What is required >>
Return the data exactly, without pictures.

(Beginning of Records provided)

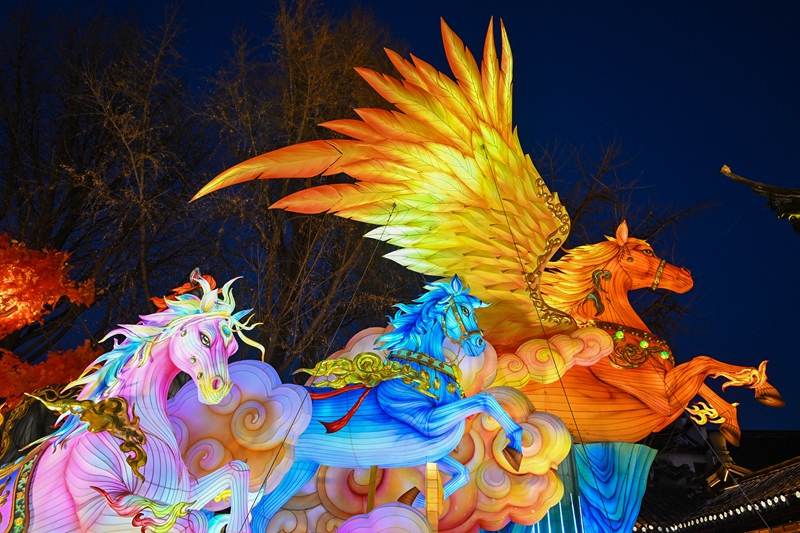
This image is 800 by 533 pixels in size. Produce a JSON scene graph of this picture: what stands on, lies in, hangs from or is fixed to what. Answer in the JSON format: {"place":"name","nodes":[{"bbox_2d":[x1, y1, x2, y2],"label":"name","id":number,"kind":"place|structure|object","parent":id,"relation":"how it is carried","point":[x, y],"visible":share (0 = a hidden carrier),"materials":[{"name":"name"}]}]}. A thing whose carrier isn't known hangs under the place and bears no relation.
{"place":"outdoors","nodes":[
{"label":"outdoors","id":0,"kind":"place"},
{"bbox_2d":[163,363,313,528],"label":"cloud","id":1,"kind":"structure","parent":0,"point":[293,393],"materials":[{"name":"purple"}]},
{"bbox_2d":[366,466,377,512],"label":"wooden pole","id":2,"kind":"object","parent":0,"point":[371,487],"visible":0.72,"materials":[{"name":"brown wood"}]},
{"bbox_2d":[334,503,432,532],"label":"cloud","id":3,"kind":"structure","parent":0,"point":[338,530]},
{"bbox_2d":[0,0,799,432],"label":"sky","id":4,"kind":"structure","parent":0,"point":[738,156],"materials":[{"name":"blue"}]},
{"bbox_2d":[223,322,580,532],"label":"cloud","id":5,"kind":"structure","parent":0,"point":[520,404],"materials":[{"name":"orange"}]},
{"bbox_2d":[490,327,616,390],"label":"cloud","id":6,"kind":"structure","parent":0,"point":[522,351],"materials":[{"name":"orange"}]},
{"bbox_2d":[633,425,799,532],"label":"building","id":7,"kind":"structure","parent":0,"point":[796,516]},
{"bbox_2d":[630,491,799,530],"label":"string lights","id":8,"kind":"object","parent":7,"relation":"attached to","point":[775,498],"visible":0.59},
{"bbox_2d":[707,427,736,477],"label":"roof finial","id":9,"kind":"object","parent":7,"relation":"on","point":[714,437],"visible":0.52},
{"bbox_2d":[720,166,799,232],"label":"roof","id":10,"kind":"structure","parent":0,"point":[750,182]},
{"label":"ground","id":11,"kind":"structure","parent":0},
{"bbox_2d":[0,236,99,405],"label":"red tree","id":12,"kind":"object","parent":11,"relation":"on","point":[52,280],"visible":0.93,"materials":[{"name":"orange plant"}]},
{"bbox_2d":[0,0,214,365],"label":"bare tree","id":13,"kind":"object","parent":11,"relation":"on","point":[32,145],"visible":0.9,"materials":[{"name":"brown plant"}]},
{"bbox_2d":[0,267,263,532],"label":"horse statue","id":14,"kind":"object","parent":11,"relation":"on","point":[74,491],"visible":0.97,"materials":[{"name":"pink fabric"}]},
{"bbox_2d":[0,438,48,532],"label":"saddle blanket","id":15,"kind":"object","parent":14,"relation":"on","point":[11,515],"visible":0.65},
{"bbox_2d":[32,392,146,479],"label":"ornament","id":16,"kind":"object","parent":14,"relation":"on","point":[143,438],"visible":0.83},
{"bbox_2d":[189,1,413,374],"label":"bare tree","id":17,"kind":"object","parent":11,"relation":"on","point":[307,84],"visible":0.84,"materials":[{"name":"brown plant"}]},
{"bbox_2d":[425,462,442,532],"label":"wooden post","id":18,"kind":"object","parent":11,"relation":"on","point":[431,471],"visible":0.82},
{"bbox_2d":[248,274,529,530],"label":"horse statue","id":19,"kind":"object","parent":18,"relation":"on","point":[446,421],"visible":0.86,"materials":[{"name":"blue fabric"}]},
{"bbox_2d":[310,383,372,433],"label":"ribbon","id":20,"kind":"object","parent":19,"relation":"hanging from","point":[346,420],"visible":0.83,"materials":[{"name":"red fabric"}]},
{"bbox_2d":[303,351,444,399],"label":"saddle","id":21,"kind":"object","parent":19,"relation":"on","point":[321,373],"visible":0.77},
{"bbox_2d":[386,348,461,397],"label":"collar","id":22,"kind":"object","parent":19,"relation":"on","point":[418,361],"visible":0.61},
{"bbox_2d":[444,300,484,351],"label":"bridle","id":23,"kind":"object","parent":19,"relation":"attached to","point":[470,333],"visible":0.64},
{"bbox_2d":[493,440,651,532],"label":"base","id":24,"kind":"object","parent":11,"relation":"on","point":[600,445],"visible":0.74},
{"bbox_2d":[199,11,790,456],"label":"statue","id":25,"kind":"object","parent":24,"relation":"on","point":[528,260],"visible":0.86,"materials":[{"name":"orange fabric"}]},
{"bbox_2d":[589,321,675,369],"label":"collar","id":26,"kind":"object","parent":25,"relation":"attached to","point":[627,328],"visible":0.61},
{"bbox_2d":[651,258,666,289],"label":"halter","id":27,"kind":"object","parent":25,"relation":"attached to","point":[656,280],"visible":0.65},
{"bbox_2d":[534,131,714,343],"label":"bare tree","id":28,"kind":"object","parent":11,"relation":"on","point":[586,198],"visible":0.38,"materials":[{"name":"brown plant"}]}
]}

(End of Records provided)

Solution to the problem >>
This image is 800 by 533 pixels in size. Produce a JSON scene graph of this picture: what stands on, lies in, hangs from or is fixed to what. Answer in the JSON format: {"place":"name","nodes":[{"bbox_2d":[x1, y1, x2, y2],"label":"name","id":number,"kind":"place|structure|object","parent":id,"relation":"how it is carried","point":[x, y],"visible":share (0 = a hidden carrier),"materials":[{"name":"name"}]}]}. A thing whose carrier isn't known hangs under the place and bears no relation.
{"place":"outdoors","nodes":[
{"label":"outdoors","id":0,"kind":"place"},
{"bbox_2d":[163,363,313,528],"label":"cloud","id":1,"kind":"structure","parent":0,"point":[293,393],"materials":[{"name":"purple"}]},
{"bbox_2d":[366,466,377,512],"label":"wooden pole","id":2,"kind":"object","parent":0,"point":[371,487],"visible":0.72,"materials":[{"name":"brown wood"}]},
{"bbox_2d":[334,503,432,532],"label":"cloud","id":3,"kind":"structure","parent":0,"point":[338,530]},
{"bbox_2d":[0,0,799,432],"label":"sky","id":4,"kind":"structure","parent":0,"point":[738,156],"materials":[{"name":"blue"}]},
{"bbox_2d":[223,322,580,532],"label":"cloud","id":5,"kind":"structure","parent":0,"point":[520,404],"materials":[{"name":"orange"}]},
{"bbox_2d":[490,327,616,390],"label":"cloud","id":6,"kind":"structure","parent":0,"point":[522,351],"materials":[{"name":"orange"}]},
{"bbox_2d":[633,425,799,532],"label":"building","id":7,"kind":"structure","parent":0,"point":[796,516]},
{"bbox_2d":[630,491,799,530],"label":"string lights","id":8,"kind":"object","parent":7,"relation":"attached to","point":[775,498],"visible":0.59},
{"bbox_2d":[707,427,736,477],"label":"roof finial","id":9,"kind":"object","parent":7,"relation":"on","point":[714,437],"visible":0.52},
{"bbox_2d":[720,166,799,232],"label":"roof","id":10,"kind":"structure","parent":0,"point":[750,182]},
{"label":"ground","id":11,"kind":"structure","parent":0},
{"bbox_2d":[0,236,99,405],"label":"red tree","id":12,"kind":"object","parent":11,"relation":"on","point":[52,280],"visible":0.93,"materials":[{"name":"orange plant"}]},
{"bbox_2d":[0,0,214,365],"label":"bare tree","id":13,"kind":"object","parent":11,"relation":"on","point":[32,145],"visible":0.9,"materials":[{"name":"brown plant"}]},
{"bbox_2d":[0,267,263,532],"label":"horse statue","id":14,"kind":"object","parent":11,"relation":"on","point":[74,491],"visible":0.97,"materials":[{"name":"pink fabric"}]},
{"bbox_2d":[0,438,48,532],"label":"saddle blanket","id":15,"kind":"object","parent":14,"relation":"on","point":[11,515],"visible":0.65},
{"bbox_2d":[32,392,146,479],"label":"ornament","id":16,"kind":"object","parent":14,"relation":"on","point":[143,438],"visible":0.83},
{"bbox_2d":[189,1,413,374],"label":"bare tree","id":17,"kind":"object","parent":11,"relation":"on","point":[307,84],"visible":0.84,"materials":[{"name":"brown plant"}]},
{"bbox_2d":[425,462,442,532],"label":"wooden post","id":18,"kind":"object","parent":11,"relation":"on","point":[431,471],"visible":0.82},
{"bbox_2d":[248,274,529,530],"label":"horse statue","id":19,"kind":"object","parent":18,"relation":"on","point":[446,421],"visible":0.86,"materials":[{"name":"blue fabric"}]},
{"bbox_2d":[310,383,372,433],"label":"ribbon","id":20,"kind":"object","parent":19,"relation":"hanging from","point":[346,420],"visible":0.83,"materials":[{"name":"red fabric"}]},
{"bbox_2d":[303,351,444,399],"label":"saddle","id":21,"kind":"object","parent":19,"relation":"on","point":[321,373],"visible":0.77},
{"bbox_2d":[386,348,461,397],"label":"collar","id":22,"kind":"object","parent":19,"relation":"on","point":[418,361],"visible":0.61},
{"bbox_2d":[444,300,484,351],"label":"bridle","id":23,"kind":"object","parent":19,"relation":"attached to","point":[470,333],"visible":0.64},
{"bbox_2d":[493,440,651,532],"label":"base","id":24,"kind":"object","parent":11,"relation":"on","point":[600,445],"visible":0.74},
{"bbox_2d":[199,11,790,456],"label":"statue","id":25,"kind":"object","parent":24,"relation":"on","point":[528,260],"visible":0.86,"materials":[{"name":"orange fabric"}]},
{"bbox_2d":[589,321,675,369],"label":"collar","id":26,"kind":"object","parent":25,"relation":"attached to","point":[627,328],"visible":0.61},
{"bbox_2d":[651,258,666,289],"label":"halter","id":27,"kind":"object","parent":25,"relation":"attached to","point":[656,280],"visible":0.65},
{"bbox_2d":[534,131,714,343],"label":"bare tree","id":28,"kind":"object","parent":11,"relation":"on","point":[586,198],"visible":0.38,"materials":[{"name":"brown plant"}]}
]}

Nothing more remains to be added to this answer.